The IgA nephropathy may develop prior to, in parallel with, or following malignancy'. Certain investigators recommended that any patient with kidney lesions should be screened for cancer (11). The occurrence of malignant and membranous nephropathy should be well-documented in medical studies, particularly those associated with cancer. The strongest association was observed between membranous glomerulonephritis and solid tumors (3). A previous study estimated that ~25% patients >60 years of age with membranous glomerulonephritis experienced an associated cancer and the overall incidence of cancer in patients with membranous glomerulonephritis was 7.9% (25). However, a previous study revealed that 0.36% of patients with nephrotic syndrome exhibited an underlying malignancy (26). Additionally, it has been recommended that any patient with nephrotic syndrome >40 years of age should be screened for cancer (16). No associated guideline has been published by the Scientific Association of Nephropathy (4).

It was difficult to elucidate whether the association between breast cancer and IgA nephropathy in the present patient was a coincidence or an etiological association. In addition, whether patients with IgA nephropathy should receive cancer screening, and whether kidney disease is associated with specific types of cancer remains unknown and requires additional study.

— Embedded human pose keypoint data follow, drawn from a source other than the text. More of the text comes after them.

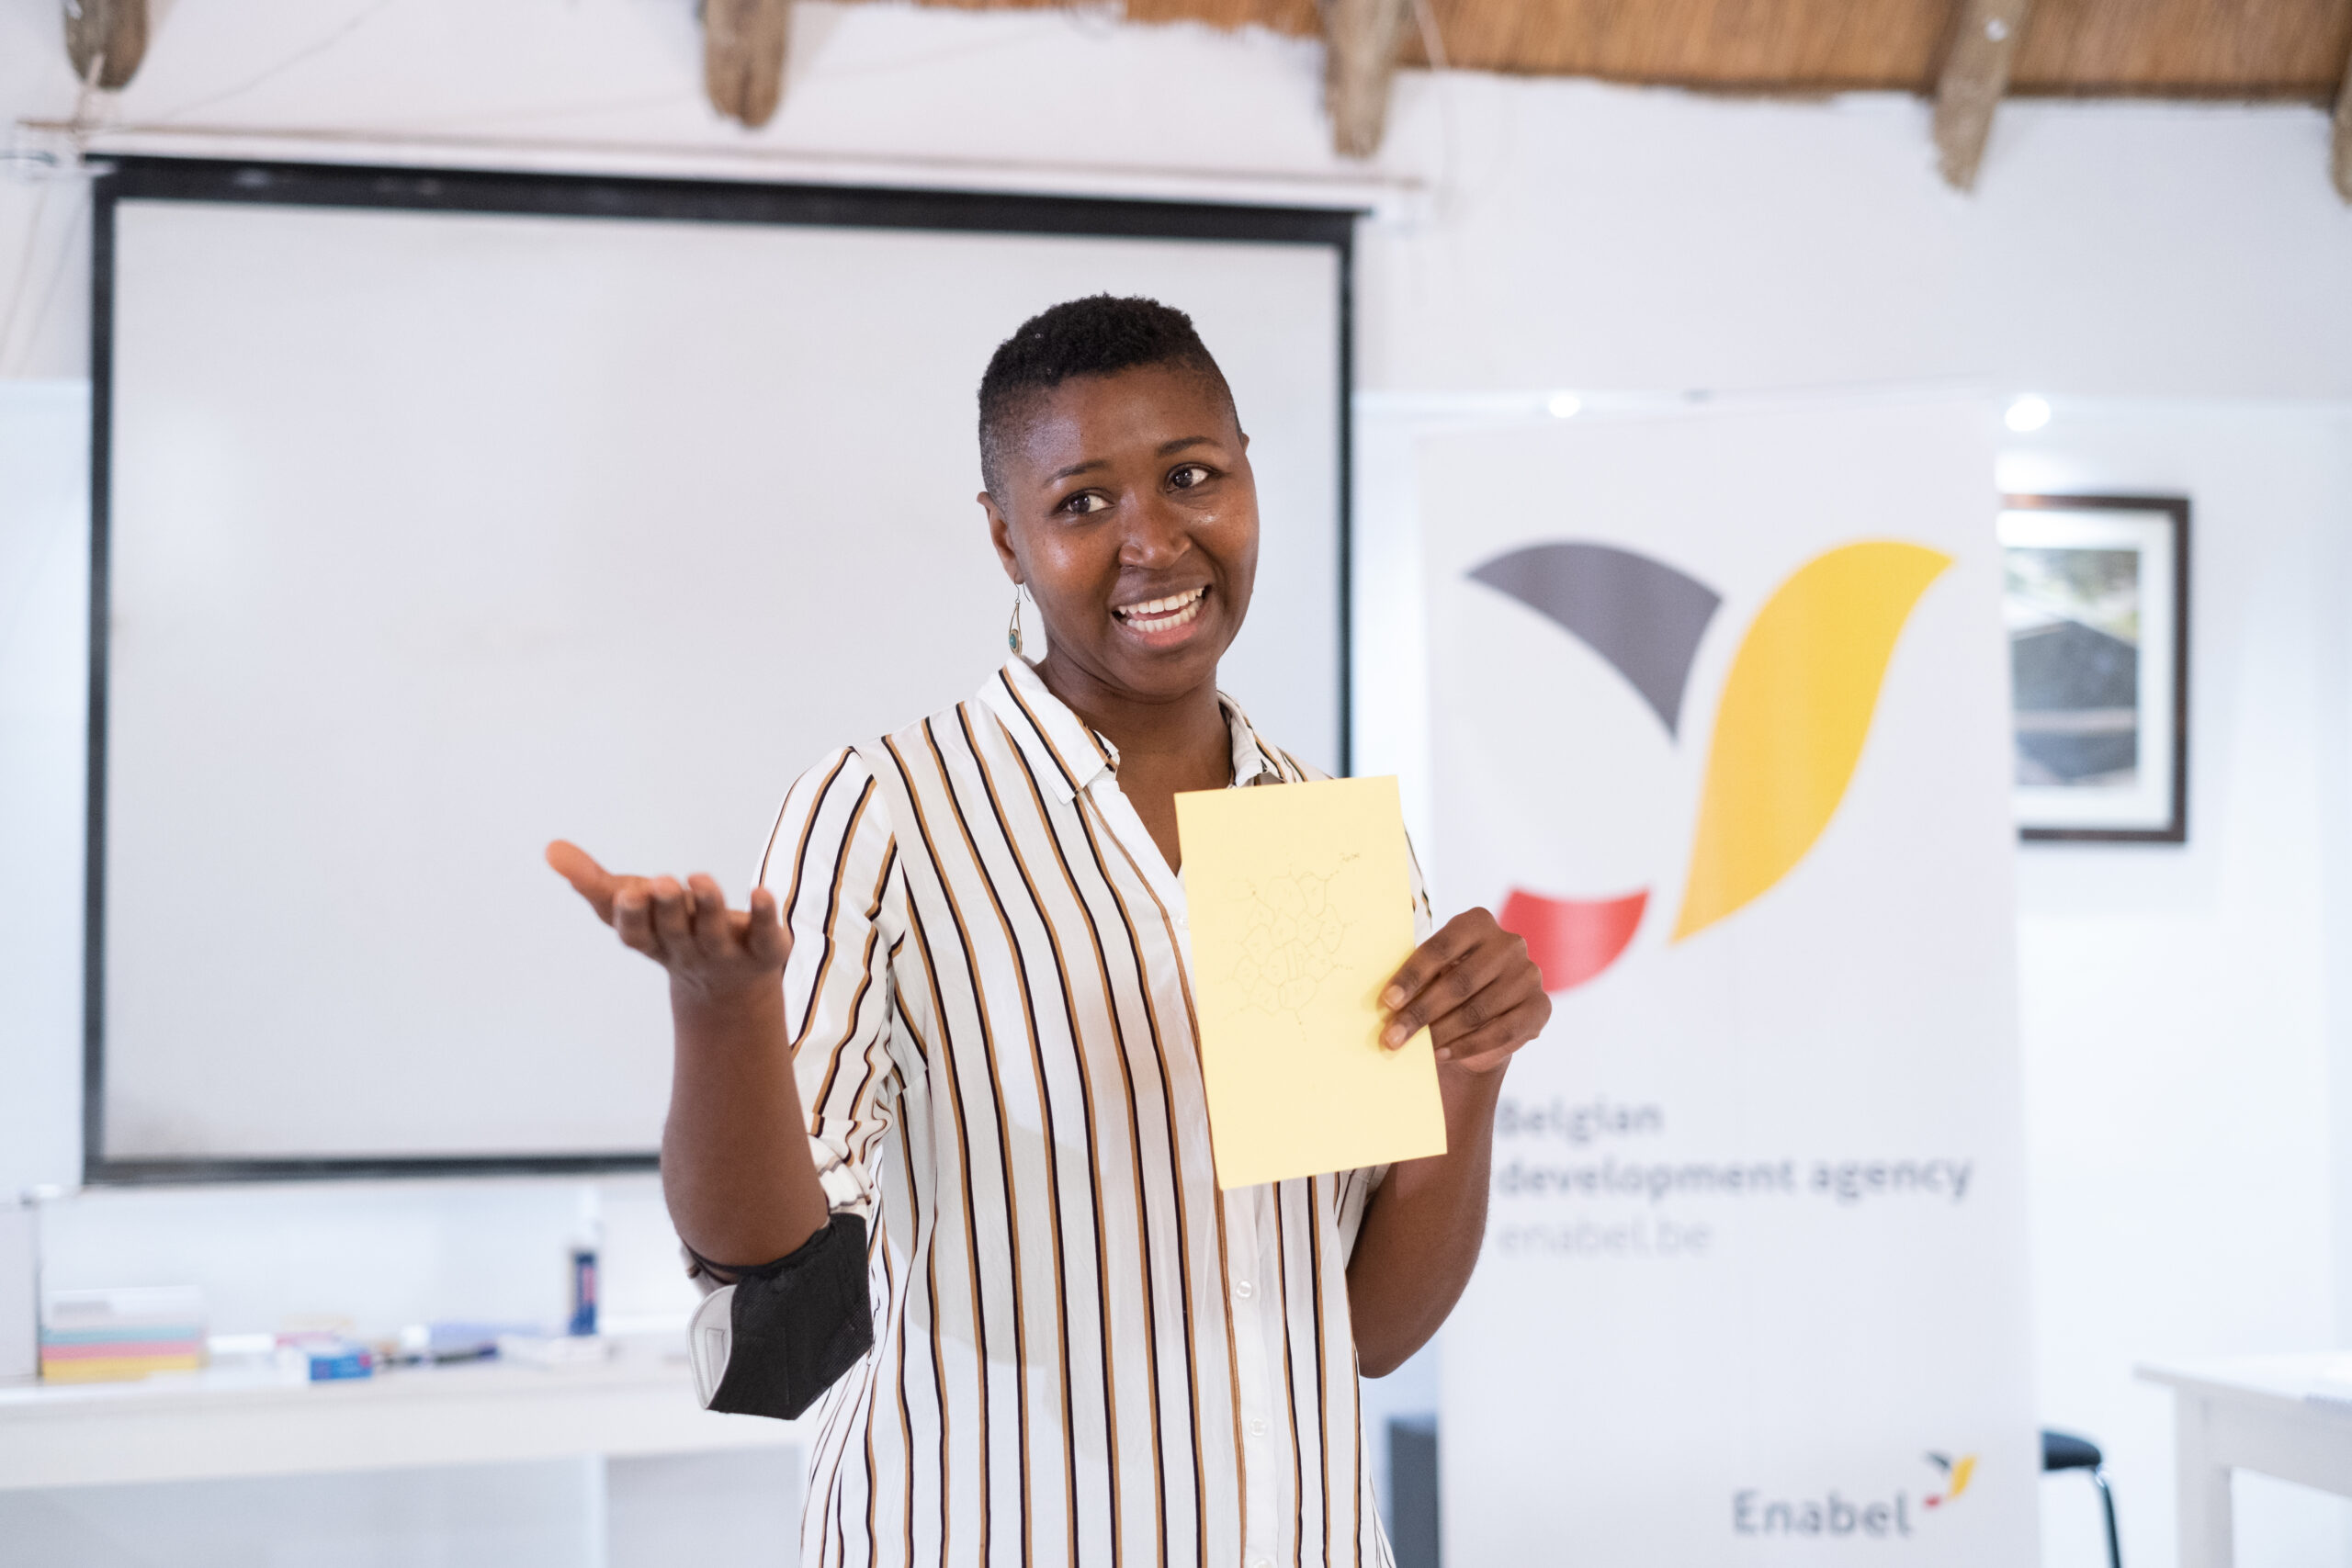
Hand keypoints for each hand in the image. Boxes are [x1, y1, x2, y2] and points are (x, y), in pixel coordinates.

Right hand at [545, 840, 787, 1006]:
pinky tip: (760, 891)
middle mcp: (687, 950)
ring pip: (714, 932)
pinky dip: (763, 916)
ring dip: (709, 905)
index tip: (629, 893)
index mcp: (653, 942)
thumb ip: (592, 882)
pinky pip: (766, 936)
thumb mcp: (633, 908)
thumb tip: (549, 848)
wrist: (730, 986)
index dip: (633, 917)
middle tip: (662, 882)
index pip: (636, 935)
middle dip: (668, 908)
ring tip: (700, 878)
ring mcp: (725, 954)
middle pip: (674, 932)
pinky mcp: (765, 951)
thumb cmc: (671, 932)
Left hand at [1378, 909, 1549, 1074]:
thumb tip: (1383, 995)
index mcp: (1478, 922)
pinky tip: (1443, 1053)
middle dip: (1420, 1012)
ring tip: (1415, 1048)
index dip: (1411, 976)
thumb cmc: (1448, 985)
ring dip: (1441, 1033)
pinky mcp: (1540, 1006)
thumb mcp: (1433, 971)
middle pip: (1458, 982)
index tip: (1387, 1002)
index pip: (1440, 948)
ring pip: (1477, 1011)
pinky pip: (1501, 1032)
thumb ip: (1415, 973)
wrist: (1488, 1017)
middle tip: (1392, 1037)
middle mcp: (1509, 944)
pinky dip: (1467, 1046)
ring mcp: (1528, 974)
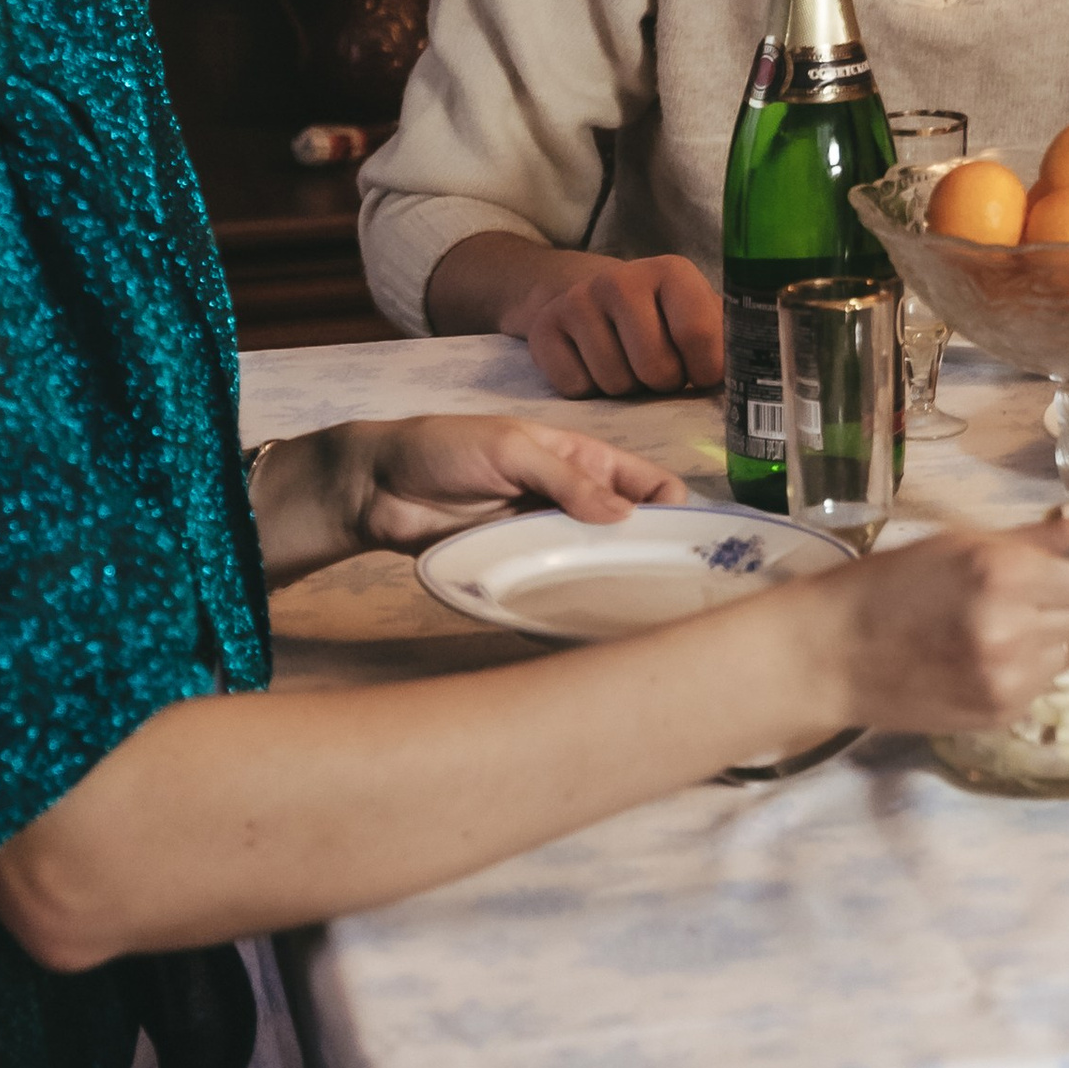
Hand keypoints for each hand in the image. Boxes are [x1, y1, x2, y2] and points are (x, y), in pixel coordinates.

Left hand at [258, 414, 684, 580]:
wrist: (375, 488)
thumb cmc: (442, 448)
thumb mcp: (510, 448)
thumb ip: (566, 479)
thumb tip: (623, 514)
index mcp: (579, 458)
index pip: (645, 481)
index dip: (673, 505)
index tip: (693, 541)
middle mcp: (569, 500)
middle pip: (627, 529)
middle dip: (650, 553)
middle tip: (675, 589)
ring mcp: (543, 537)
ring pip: (593, 563)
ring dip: (610, 581)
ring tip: (639, 613)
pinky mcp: (516, 568)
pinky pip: (553, 585)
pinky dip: (571, 599)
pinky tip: (587, 620)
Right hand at [527, 254, 723, 400]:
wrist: (588, 297)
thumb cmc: (658, 318)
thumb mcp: (696, 317)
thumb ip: (727, 343)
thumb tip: (755, 387)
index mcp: (672, 273)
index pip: (699, 333)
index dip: (705, 369)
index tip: (701, 373)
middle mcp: (621, 279)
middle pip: (656, 368)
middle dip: (662, 382)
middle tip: (658, 369)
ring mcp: (578, 301)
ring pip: (615, 383)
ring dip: (626, 389)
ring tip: (626, 365)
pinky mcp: (544, 328)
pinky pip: (576, 388)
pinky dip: (589, 390)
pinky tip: (593, 366)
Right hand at [817, 508, 1068, 734]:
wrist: (832, 655)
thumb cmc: (894, 582)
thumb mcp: (970, 541)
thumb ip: (1057, 538)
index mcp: (1007, 576)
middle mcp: (1017, 634)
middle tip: (1064, 574)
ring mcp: (1012, 683)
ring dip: (1067, 624)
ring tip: (1015, 609)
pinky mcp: (1003, 715)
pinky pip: (1049, 678)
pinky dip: (1039, 656)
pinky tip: (995, 643)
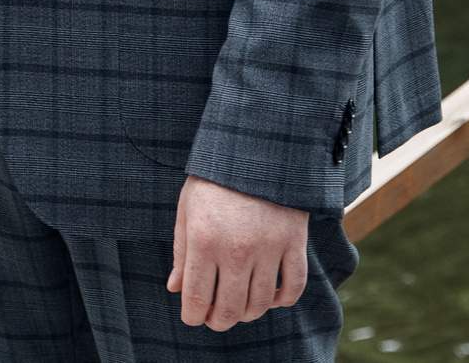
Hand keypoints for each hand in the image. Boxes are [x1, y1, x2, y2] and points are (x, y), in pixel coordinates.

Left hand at [168, 177, 308, 330]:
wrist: (256, 147)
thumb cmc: (214, 179)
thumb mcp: (187, 208)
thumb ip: (181, 251)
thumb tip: (175, 289)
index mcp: (203, 240)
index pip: (197, 298)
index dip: (193, 316)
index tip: (193, 317)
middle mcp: (236, 249)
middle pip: (230, 309)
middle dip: (219, 321)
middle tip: (215, 318)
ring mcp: (269, 248)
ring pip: (261, 304)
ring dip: (248, 313)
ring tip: (240, 308)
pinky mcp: (294, 243)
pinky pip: (294, 287)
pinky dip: (282, 300)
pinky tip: (271, 297)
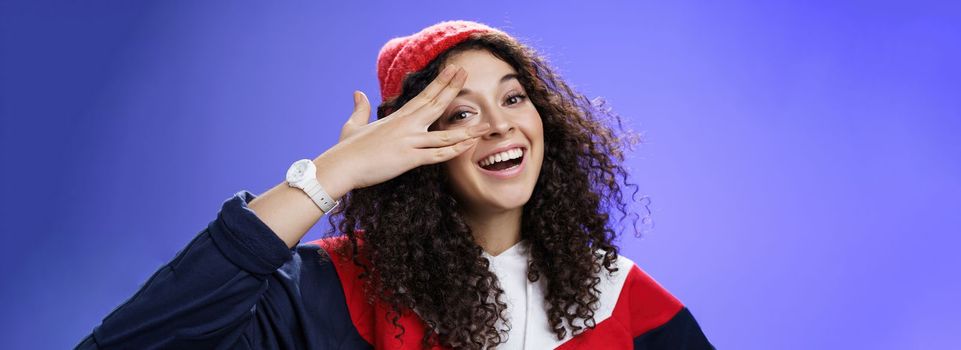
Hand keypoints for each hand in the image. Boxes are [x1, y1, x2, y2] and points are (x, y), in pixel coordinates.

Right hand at [315, 64, 488, 195]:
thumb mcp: (352, 125)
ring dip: (467, 129)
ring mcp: (409, 142)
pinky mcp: (409, 159)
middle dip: (453, 88)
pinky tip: (469, 146)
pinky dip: (454, 151)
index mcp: (397, 118)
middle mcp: (406, 126)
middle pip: (435, 104)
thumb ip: (360, 108)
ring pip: (444, 135)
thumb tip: (358, 93)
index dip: (440, 83)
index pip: (424, 96)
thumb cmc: (346, 149)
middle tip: (467, 73)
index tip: (453, 71)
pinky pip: (437, 156)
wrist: (341, 166)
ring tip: (486, 123)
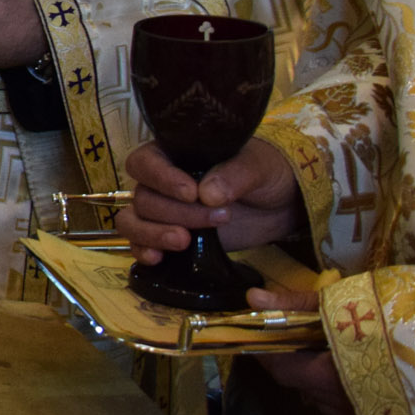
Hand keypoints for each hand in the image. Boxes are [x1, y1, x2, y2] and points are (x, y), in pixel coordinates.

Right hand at [117, 137, 302, 261]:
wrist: (281, 204)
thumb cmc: (267, 173)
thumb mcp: (259, 167)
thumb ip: (235, 175)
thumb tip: (207, 194)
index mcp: (174, 156)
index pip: (145, 162)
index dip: (161, 178)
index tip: (190, 193)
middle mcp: (161, 184)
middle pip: (144, 197)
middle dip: (177, 212)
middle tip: (220, 218)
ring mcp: (165, 213)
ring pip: (133, 221)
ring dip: (153, 233)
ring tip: (183, 241)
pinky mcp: (171, 239)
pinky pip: (140, 244)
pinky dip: (143, 251)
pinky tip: (158, 259)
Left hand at [242, 285, 355, 414]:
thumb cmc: (390, 327)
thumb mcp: (340, 307)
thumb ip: (295, 305)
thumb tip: (252, 297)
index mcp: (328, 376)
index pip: (279, 367)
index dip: (264, 349)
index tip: (255, 332)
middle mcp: (340, 403)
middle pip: (297, 381)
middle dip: (288, 358)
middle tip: (292, 333)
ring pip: (316, 395)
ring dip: (311, 374)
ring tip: (322, 347)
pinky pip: (338, 405)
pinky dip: (332, 386)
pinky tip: (344, 366)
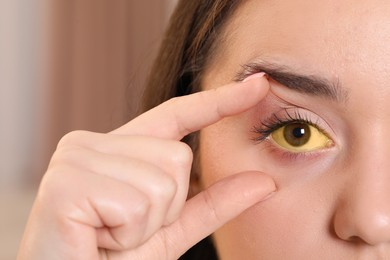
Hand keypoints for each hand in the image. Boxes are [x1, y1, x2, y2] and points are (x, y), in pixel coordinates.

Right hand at [17, 73, 274, 259]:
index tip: (260, 83)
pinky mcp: (65, 183)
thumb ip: (214, 203)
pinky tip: (96, 237)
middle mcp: (92, 142)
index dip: (220, 101)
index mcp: (116, 148)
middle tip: (124, 230)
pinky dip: (128, 234)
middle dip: (165, 208)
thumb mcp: (171, 230)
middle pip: (177, 157)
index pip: (177, 114)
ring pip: (162, 181)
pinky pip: (137, 204)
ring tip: (109, 235)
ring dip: (146, 225)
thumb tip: (264, 181)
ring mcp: (76, 158)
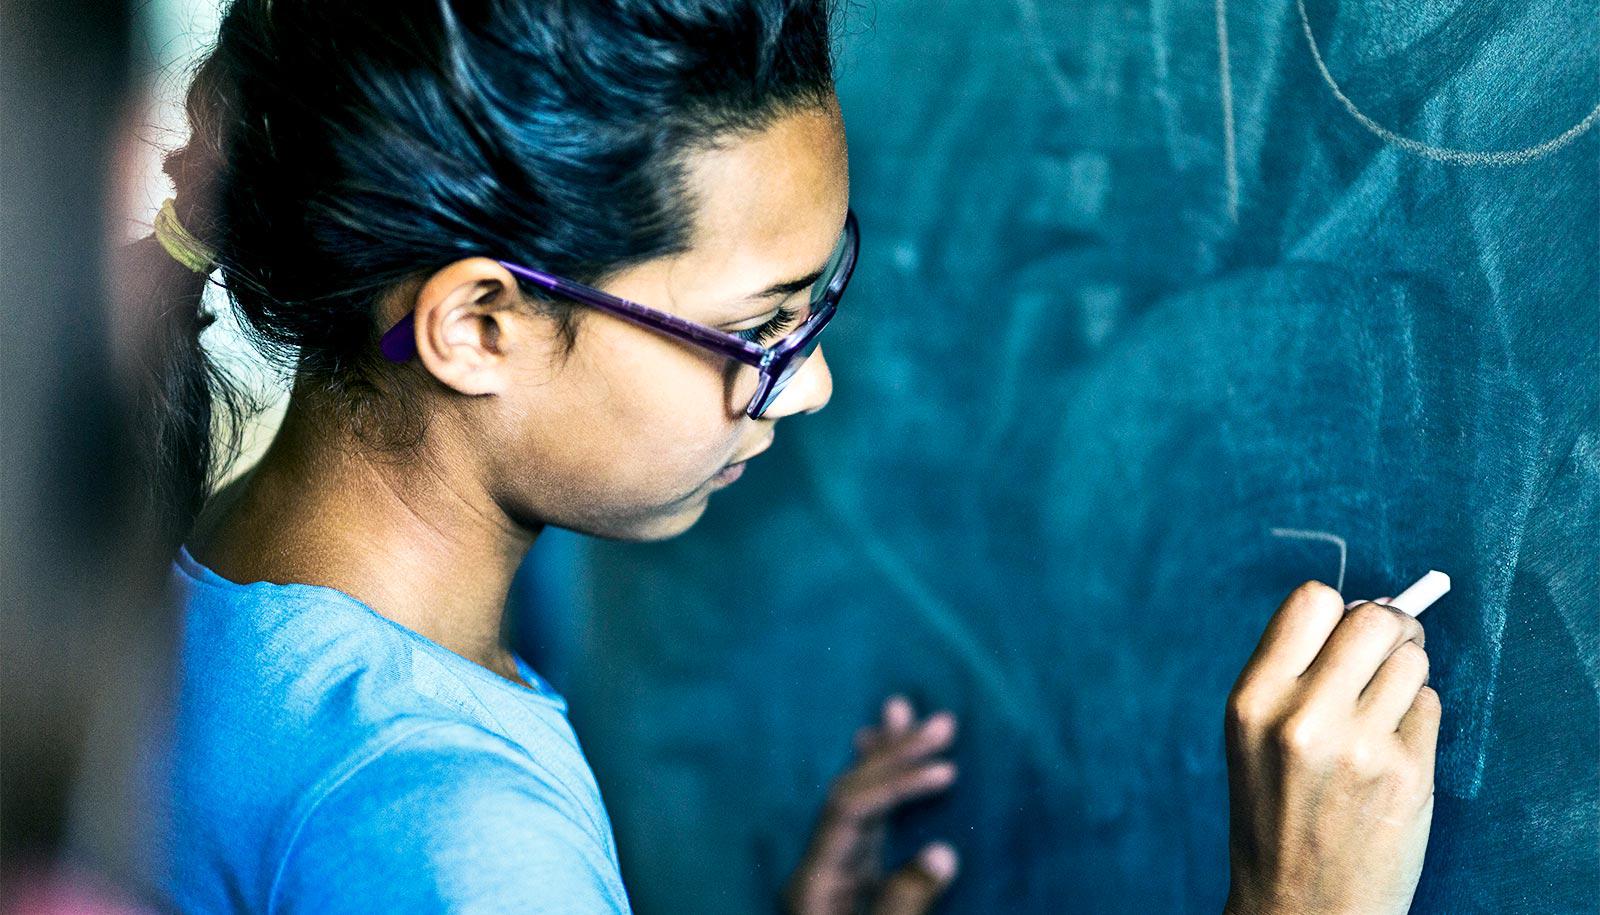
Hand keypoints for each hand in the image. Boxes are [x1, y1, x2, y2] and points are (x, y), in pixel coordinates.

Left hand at [784, 696, 959, 914]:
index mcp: (817, 880)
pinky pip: (865, 821)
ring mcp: (832, 870)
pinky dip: (882, 788)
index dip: (898, 784)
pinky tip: (883, 758)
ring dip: (883, 758)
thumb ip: (904, 901)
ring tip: (899, 712)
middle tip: (940, 721)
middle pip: (851, 793)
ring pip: (855, 801)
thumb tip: (943, 852)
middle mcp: (819, 865)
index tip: (947, 771)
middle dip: (894, 754)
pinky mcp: (847, 880)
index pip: (852, 810)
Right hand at [1224, 581, 1439, 914]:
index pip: (1312, 600)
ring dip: (1406, 675)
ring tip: (1383, 711)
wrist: (1298, 904)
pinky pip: (1430, 707)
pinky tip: (1392, 751)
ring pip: (1412, 660)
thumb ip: (1293, 672)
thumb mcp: (1253, 734)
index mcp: (1251, 699)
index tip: (1344, 632)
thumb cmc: (1276, 811)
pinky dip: (1418, 719)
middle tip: (1386, 654)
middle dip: (1389, 629)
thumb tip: (1370, 608)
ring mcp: (1357, 746)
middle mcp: (1301, 717)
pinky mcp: (1405, 775)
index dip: (1338, 608)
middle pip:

With the approaching of precision medicine, genomics will serve an essential role in diagnosis and disease therapy. Drugs have been developed that target specific genes, enable advancements in medical technology and improve the quality of lives for patients. There is a limited number of studies that focus on kidney-disease-associated cancer treatment, in spite of targeted drugs being developed for other types of cancer. Further research into cancer genomics and identification of targeted drugs is urgent. Additional studies are required to determine the association between IgA nephropathy and cancer, and the underlying molecular mechanism. This would enable the genomics underlying IgA nephropathy-associated cancer to be determined and novel therapeutic strategies to be developed.